WORK TO COMPLETE: From the entries below, transcribe exactly the lines between the line holding "X111500000Y-75015000D03*" and the line holding "X118000000Y-78825000D03*", inclusive; skip all other lines.
+-------+
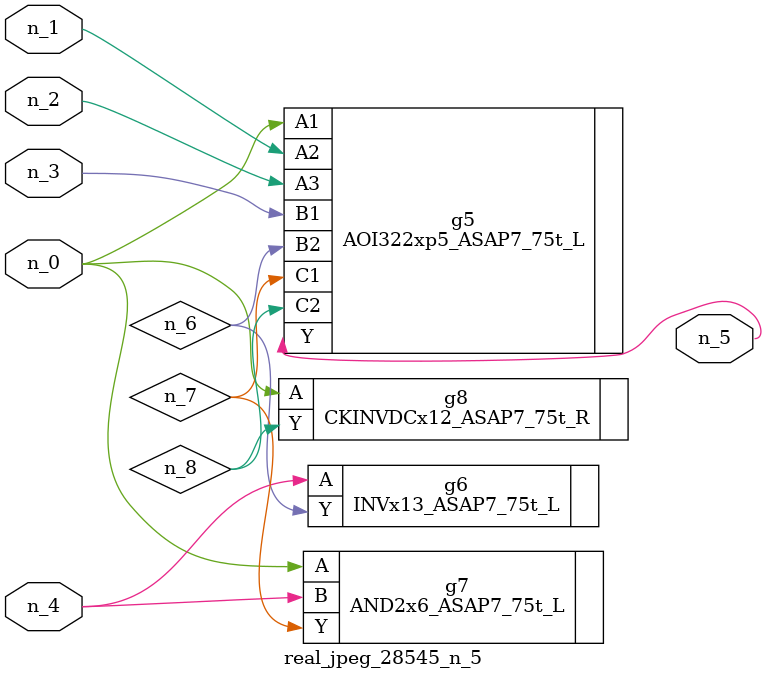
<source format=v>
module real_jpeg_28545_n_5 (n_4, n_0, n_1, n_2, n_3, n_5);

input n_4;
input n_0;
input n_1;
input n_2;
input n_3;

output n_5;

wire n_8;
wire n_6;
wire n_7;

AOI322xp5_ASAP7_75t_L g5 ( 
.A1(n_0),
.A2(n_1),
.A3(n_2),
.B1(n_3),
.B2(n_6),
.C1(n_7),
.C2(n_8),
.Y(n_5)
);

AND2x6_ASAP7_75t_L g7 ( 
.A(n_0),
.B(n_4),
.Y(n_7)
);

CKINVDCx12_ASAP7_75t_R g8 ( 
.A(n_0),
.Y(n_8)
);

INVx13_ASAP7_75t_L g6 ( 
.A(n_4),
.Y(n_6)
);


endmodule
</source>
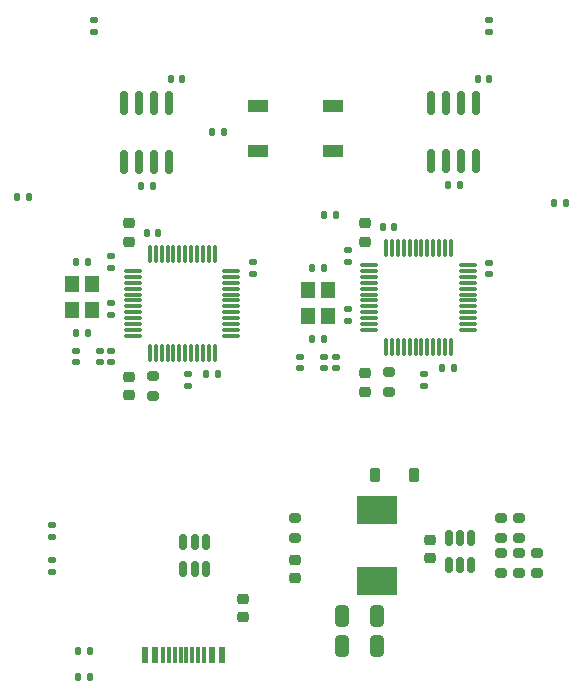
<source format=gbr>
%TF.GenerationSoftware,KiCad,Pcbnew,8.0.6*%
%TF.CreationDate,2024-12-26T00:35:44-06:00*%
%TF.ProjectId,KiCAD_MCPtest,4b694341-445f-44d4-9350-746573742e6b,rev?*%
%TF.SameCoordinates,Original*%
%TF.FileFunction,Paste,Top*%
%TF.FilePolarity,Positive*%
%FSLAX46Y46*%
G04 Gerber Fmt 4.6, Leading zero omitted, Abs format (unit mm)*
G04 Created by KiCad (PCBNEW 8.0.6) date 2024-12-26 00:35:44*
%MOMM*%
%LPD*%
G01*
G04 APERTURE LIST*
G04 Aperture macros list*
%AMRoundRect*
0 Rectangle with rounded corners*
0 $1 Rounding radius*
0 $2 $3 $4 $5 $6 $7 $8 $9 X,Y pos of 4 corners*
0 Add a 4 corners polygon primitive as box body*
4,1,4,$2,$3,$4,$5,$6,$7,$8,$9,$2,$3,0*
0 Add four circle primitives for the rounded corners*
1,1,$1+$1,$2,$3*
1,1,$1+$1,$4,$5*
1,1,$1+$1,$6,$7*
1,1,$1+$1,$8,$9*
0 Add four rect primitives between the rounded corners*
20,1,$1+$1,$2,$3,$4,$5,0*
20,1,$1+$1,$4,$5,$6,$7,0*
20,1,$1+$1,$6,$7,$8,$9,0*
20,1,$1+$1,$8,$9,$2,$3,0*%
G04 Aperture macros list end*
%ADD10RoundRect,0.135000X0.185000X-0.135000X0.185000X0.135000X-0.185000X0.135000X-0.185000X-0.135000X0*%
%ADD11RoundRect,0.225000X0.250000X-0.225000X0.250000X0.225000X-0.250000X0.225000X-0.250000X-0.225000X0*%
%ADD12RoundRect,0.140000X0.140000X0.170000X-0.140000X0.170000X-0.140000X-0.170000X0.140000X-0.170000X0*%
%ADD13RoundRect,0.225000X-0.250000X0.225000X-0.250000X-0.225000X0.250000X-0.225000X0.250000X0.225000X0*%
%ADD14R,1.200000X1.400000*%
%ADD15RoundRect,0.135000X-0.185000X0.135000X-0.185000X-0.135000X0.185000X-0.135000X0.185000X0.135000X0*%
%ADD16RoundRect,0.218750X0.256250X-0.218750X0.256250X0.218750X-0.256250X0.218750X-0.256250X-0.218750X0*%
%ADD17RoundRect,0.140000X-0.140000X-0.170000X0.140000X-0.170000X0.140000X0.170000X-0.140000X0.170000X0*%
%ADD18RoundRect,0.200000X-0.275000X0.200000X-0.275000X-0.200000X0.275000X-0.200000X0.275000X0.200000X0*%
%ADD19RoundRect,0.140000X-0.170000X0.140000X-0.170000X-0.140000X0.170000X-0.140000X0.170000X0.140000X0*%
%ADD20RoundRect,0.250000X-0.325000X-0.650000X0.325000X-0.650000X0.325000X0.650000X-0.325000X0.650000X0*%
%ADD21RoundRect,0.150000X0.150000X-0.825000X0.150000X0.825000X-0.150000X0.825000X-0.150000X-0.825000X0*%
%ADD22RoundRect,0.140000X0.170000X-0.140000X0.170000X0.140000X-0.170000X0.140000X-0.170000X-0.140000X0*%
%ADD23RoundRect,0.135000X-0.135000X-0.185000X0.135000X-0.185000X0.135000X0.185000X-0.135000X0.185000X0*%
%ADD24RoundRect,0.147500X0.172500X-0.147500X0.172500X0.147500X-0.172500X0.147500X-0.172500X-0.147500X0*%
%ADD25RoundRect,0.135000X0.135000X0.185000X-0.135000X0.185000X-0.135000X-0.185000X0.135000X-0.185000X0*%
%ADD26RoundRect,0.200000X0.275000X-0.200000X0.275000X0.200000X-0.275000X0.200000X-0.275000X-0.200000X0*%
%ADD27R,3.500000X2.350000*%
%ADD28RoundRect,0.225000X-0.225000X-0.375000X0.225000X-0.375000X0.225000X0.375000X-0.225000X0.375000X0*%
%ADD29RoundRect,0.218750X-0.256250X0.218750X-0.256250X-0.218750X0.256250X-0.218750X0.256250X0.218750X0*%
%ADD30R,0.600000X1.450000*%
%ADD31R,0.300000X1.450000*%
%ADD32RoundRect,0.150000X0.150000X-0.512500X0.150000X0.512500X-0.150000X0.512500X-0.150000X-0.512500X0*%
%ADD33R,1.700000X1.000000*%
%ADD34RoundRect,0.075000X-0.662500X-0.075000X0.662500X-0.075000X0.662500X0.075000X-0.662500X0.075000X0*%
%ADD35RoundRect,0.075000X-0.075000X-0.662500X0.075000X-0.662500X0.075000X0.662500X-0.075000X0.662500X0*%
G04 APERTURE END LIST*
D10*
%TO.C,R16*%
X141000000Y-78000000D03*
X141000000Y-76980000D03*
%TD*%
D11*
%TO.C,C14*%
X136000000Y-65775000D03*
X136000000Y-64225000D03*
%TD*%
D12*
%TO.C,C27*%
X143980000Y-61000000D03*
X143020000Y-61000000D03*
%TD*%
D13*
%TO.C,C13*%
X141500000Y-91000000D03*
X141500000Y-92550000D03*
%TD*%
D14*
%TO.C,Y1*%
X111150000Y-69400000D03*
X111150000Y-71600000D03*
X112850000Y-71600000D03*
X112850000Y-69400000D03*
%TD*%
D15*
%TO.C,R11*%
X146500000Y-46980000D03*
X146500000Y-48000000D03*
%TD*%
D16*
%TO.C,F1*%
X125600000Y-97587500D03*
X125600000Y-96012500D03*
%TD*%
D14*
%TO.C,Y2*%
X131150000Y-69900000D03*
X131150000Y-72100000D03*
X132850000Y-72100000D03*
X132850000Y-69900000D03*
%TD*%
D17*
%TO.C,C19*%
X106520000Y-62000000D03*
X107480000Y-62000000D03*
%TD*%
D12*
%TO.C,C17*%
X143480000Y-76500000D03*
X142520000Y-76500000D03*
%TD*%
%TO.C,C23*%
X132480000Y-74000000D03*
X131520000Y-74000000D03*
%TD*%
D18*
%TO.C,R14*%
X150500000Y-92175000D03*
X150500000Y-93825000D03*
%TD*%
D19*
%TO.C,C20*%
X132500000Y-75540000D03*
X132500000Y-76500000D03*
%TD*%
D17*
%TO.C,C8*%
X111520000Y-67500000D03*
X112480000Y-67500000D03*
%TD*%
D20*
%TO.C,C12*%
X134050000Y-100000000D03*
X137000000Y-100000000D03*
%TD*%
D21*
%TO.C,U4*%
X141595000Y-58975000D03*
X142865000Y-58975000D03*
X144135000Y-58975000D03*
X145405000Y-58975000D03*
X145405000Y-54025000D03*
X144135000Y-54025000D03*
X142865000Y-54025000D03*
X141595000Y-54025000D03*
%TD*%
D22*
%TO.C,C2*%
X114500000Y-67980000D03*
X114500000Y-67020000D03*
%TD*%
D15*
%TO.C,R19*%
X134500000Y-71490000D03*
X134500000Y-72510000D03*
%TD*%
%TO.C,R8*%
X109500000Y-92750000D03*
X109500000Y-93770000D03*
%TD*%
D11*
%TO.C,C1*%
X116000000Y-65775000D03*
X116000000Y-64225000D03*
%TD*%
D15*
%TO.C,R1*%
X121000000Y-76990000D03*
X121000000Y-78010000D03*
%TD*%
D23*
%TO.C,R22*%
X122990000Y-56500000D03*
X124010000Y-56500000D03*
%TD*%
D24*
%TO.C,L3*%
X130500000Y-76500000D03*
X130500000Y-75530000D03*
%TD*%
D15*
%TO.C,R4*%
X109500000Y-89750000D03*
X109500000Y-90770000D03*
%TD*%
D25*
%TO.C,R20*%
X112700000Y-100400000D03*
X111680000Y-100400000D03*
%TD*%
D26*
%TO.C,R13*%
X149000000Y-93825000D03*
X149000000Y-92175000D03*
%TD*%
D12*
%TO.C,C26*%
X146480000Y-52000000D03*
X145520000Y-52000000D03*
%TD*%
D23*
%TO.C,R17*%
X132490000Y-63500000D03*
X133510000Y-63500000D03*
%TD*%
D18*
%TO.C,R12*%
X147500000Y-92175000D03*
X147500000Y-93825000D03*
%TD*%
D16*
%TO.C,D1*%
X116000000Y-78787500D03*
X116000000Y-77212500D03*
%TD*%
D24*
%TO.C,L1*%
X111500000Y-75985000D03*
X111500000Y-75015000D03*
%TD*%
D22*
%TO.C,C18*%
X134500000Y-67480000D03*
X134500000Y-66520000D03*
%TD*%
D18*
%TO.C,R18*%
X138000000Y-76850000D03*
X138000000Y-78500000D03*
%TD*%
D27*
%TO.C,L2*%
X137000000Y-88475000D03*
X137000000Y-94525000D03*
%TD*%
D17*
%TO.C,C15*%
X137500000Y-64500000D03*
X138460000Y-64500000D03*
%TD*%
D15*
%TO.C,R9*%
X114500000Y-70990000D03*
X114500000Y-72010000D03*
%TD*%
D19*
%TO.C,C9*%
X114500000Y-75020000D03*
X114500000Y-75980000D03*
%TD*%
D28*
%TO.C,D2*%
X136850000Y-85500000D03*
X140150000Y-85500000D03*
%TD*%
D18*
%TO.C,R7*%
X118000000Y-77175000D03*
X118000000Y-78825000D03*
%TD*%
D29*
%TO.C,D3*%
X130000000Y-92712500D03*
X130000000Y-94287500D03*
%TD*%
D30*
%TO.C,J7*%
X117350000Y-100755000D03*
X118150000Y-100755000D03*
D31*
X119350000Y-100755000D03*
X120350000Y-100755000D03*
X120850000Y-100755000D03*
X121850000Y-100755000D03*
D30*
X123050000Y-100755000D03*
X123850000Y-100755000D03*
X123850000Y-100755000D03*
X123050000Y-100755000D03*
D31*
X122350000Y-100755000D03*
X121350000Y-100755000D03*
X119850000Y-100755000D03*
X118850000Y-100755000D03*
D30*
X118150000Y-100755000D03*
X117350000Y-100755000D03*
%TD*%
D12*
%TO.C,C6*%
X152960000Y-62500000D03*
X152000000Y-62500000D03*
%TD*%
D32*
%TO.C,U3*%
X143050000Y-93137500D03*
X144000000Y-93137500D03*
X144950000Y-93137500D03*
X144950000Y-90862500D03*
X144000000Y-90862500D03*
X143050000Y-90862500D03*
%TD*%
D26*
%TO.C,R6*%
X149000000Y-90825000D03*
X149000000Y-89175000D03*
%TD*%
D33*
%TO.C,SW1*%
X126950000Y-54300000D03*
X133250000Y-54300000D03*
X126950000Y-58100000D03*
X133250000Y-58100000D03*
%TD*%
D18*
%TO.C,R15*%
X130000000Y-89175000D03*
X130000000Y-90825000D03*
%TD*%
D17*
%TO.C,C3*%
X117520000Y-65000000D03*
X118480000Y-65000000D03*
%TD*%
%TO.C,C24*%
X119520000Y-52025000D03*
X120480000Y-52025000D03*
%TD*%
D34*
%TO.C,U5*%
X136337500Y-67750000D03*
X136337500Y-68250000D03*
X136337500Y-68750000D03*
X136337500Y-69250000D03*
X136337500Y-69750000D03*
X136337500Y-70250000D03*
X136337500Y-70750000D03*
X136337500Y-71250000D03*
X136337500Y-71750000D03*
X136337500Y-72250000D03*
X136337500Y-72750000D03*
X136337500Y-73250000D03*
D35*
X137750000Y-74662500D03*
X138250000Y-74662500D03*
X138750000Y-74662500D03*
X139250000Y-74662500D03*
X139750000Y-74662500D03*
X140250000Y-74662500D03*
X140750000Y-74662500D03*
X141250000Y-74662500D03*
X141750000Y-74662500D03*
X142250000Y-74662500D03*
X142750000Y-74662500D03*
X143250000Y-74662500D03*
D34*
X144662500Y-73250000D03*
X144662500Y-72750000D03*
X144662500Y-72250000D03*
X144662500Y-71750000D03*
X144662500Y-71250000D03*
X144662500Y-70750000D03*
X144662500Y-70250000D03*
X144662500Y-69750000D03*
X144662500Y-69250000D03*
X144662500Y-68750000D03*
X144662500Y-68250000D03*
X144662500Y-67750000D03*
D35*
X143250000Y-66337500D03*
X142750000Y-66337500D03*
X142250000Y-66337500D03*
X141750000Y-66337500D03*
X141250000Y-66337500D03*
X140750000Y-66337500D03*
X140250000Y-66337500D03*
X139750000Y-66337500D03*
X139250000Y-66337500D03*
X138750000Y-66337500D03*
X138250000Y-66337500D03*
X137750000Y-66337500D03*
%TD*%
D18*
%TO.C,R5*%
X147500000Y-89175000D03*
X147500000Y-90825000D03*
%TD*%
D21*
%TO.C,U2*%
X115595000Y-59000000D03*
X116865000Y-59000000D03*
X118135000Y-59000000D03*
X119405000Y-59000000D03*
X119405000Y-54050000D03*
X118135000Y-54050000D03*
X116865000Y-54050000D03*
X115595000Y-54050000D03*
%TD*%
D17*
%TO.C,C25*%
X117020000Y-61025000D03*
X117980000Y-61025000D03*
%TD*%
D20*
%TO.C,C11*%
X134025000Y-97500000D03*
X136975000Y-97500000D03*
%TD*%
D17*
%TO.C,C21*%
X131520000Y-68000000D03*
X132480000Y-68000000D03*
%TD*%
D19*
%TO.C,C7*%
X113500000Y-75020000D03*
X113500000Y-75980000D03*
%TD*%
D34*
%TO.C,U1*%
X116337500Y-68250000D03*
X116337500Y-68750000D03*
X116337500Y-69250000D03*
X116337500Y-69750000D03*
X116337500Y-70250000D03*
X116337500Y-70750000D03*
X116337500Y-71250000D03*
X116337500Y-71750000D03*
X116337500Y-72250000D03*
X116337500Y-72750000D03*
X116337500Y-73250000D03*
X116337500Y-73750000D03*
D35*
X117750000Y-75162500D03*
X118250000Y-75162500D03*
X118750000Y-75162500D03*
X119250000Y-75162500D03*
X119750000Y-75162500D03*
X120250000Y-75162500D03*
X120750000Y-75162500D03*
X121250000Y-75162500D03*
X121750000Y-75162500D03*
X122250000Y-75162500D03*
X122750000Y-75162500D03*
X123250000Y-75162500D03*
D34*
X124662500Y-73750000D03*
X124662500Y-73250000D03*
X124662500Y-72750000D03*
X124662500Y-72250000D03*
X124662500Y-71750000D03*
X124662500Y-71250000D03*
X124662500Y-70750000D03*
X124662500Y-70250000D03*
X124662500Y-69750000D03*
X124662500Y-69250000D03*
X124662500Y-68750000D03*
X124662500Y-68250000D03*
D35*
X123250000Y-66837500D03*
X122750000Y-66837500D03*
X122250000Y-66837500D03*
X121750000Y-66837500D03*
X121250000Y-66837500D03*
X120750000Y-66837500D03*
X120250000Y-66837500D03*
X119750000Y-66837500D03*
X119250000Y-66837500D03*
X118750000Y-66837500D03*
X118250000Y-66837500D03*
X117750000Y-66837500D03*
%TD*%
D19*
%TO.C,C22*%
X133500000Y-75520000D03*
X133500000Y-76480000D03*
%TD*%
D25*
%TO.C,R21*%
X112710000Y-102600000D03*
X111690000Y-102600000D03*
%TD*%
D19*
%TO.C,C4*%
X126500000Y-67520000D03*
X126500000Y-68480000D03*
%TD*%
D12*
%TO.C,C5*%
X123480000Y-77000000D03*
X122520000Y-77000000D03*
%TD*%
D16*
%TO.C,D4*%
X136000000Y-78462500D03*
X136000000Y-76887500D03*
%TD*%
D32*
%TO.C,U6*%
X120600000Y-93500000D03*
X121550000Y-93500000D03*
X122500000Y-93500000D03*
X122500000Y-91225000D03*
X121550000Y-91225000D03*
X120600000Y-91225000D03*
%TD*%
D15*
%TO.C,R3*%
X113000000Y-46990000D03*
X113000000Y-48010000D03*
%TD*%
D12*
%TO.C,C10*%
X112480000Y-73500000D03*
X111520000Y-73500000D03*
%TD*%
D19*
%TO.C,C16*%
X146500000Y-67540000D03*
X146500000Y-68500000D03*
%TD*%
M02*

</source>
+-------+
ANSWER AREA:
X111500000Y-75015000D03*
%TD*%
D22*
%TO.C,C18*%
X134500000Y-67480000D03*
X134500000Y-66520000D03*
%TD*%
D18*
%TO.C,R18*%
X138000000Y-76850000D03*
X138000000Y-78500000D03*
%TD*%
D27*
%TO.C,L2*%
X137000000Y-88475000D03*
X137000000Y-94525000D03*
%TD*%
D17*
%TO.C,C15*%
X137500000Y-64500000D03*
X138460000Y-64500000D03*
%TD*%
D15*
%TO.C,R9*%
X114500000Y-70990000D03*
X114500000Y-72010000D03*
%TD*%
D19*
%TO.C,C9*%
X114500000Y-75020000D03*
X114500000Y-75980000D03*
%TD*%
D28*
%TO.C,D2*%
X136850000Y-85500000D03*
X140150000Y-85500000D03*
%TD*%
D18*
%TO.C,R7*%
X118000000Y-77175000D03*
X118000000Y-78825000D03*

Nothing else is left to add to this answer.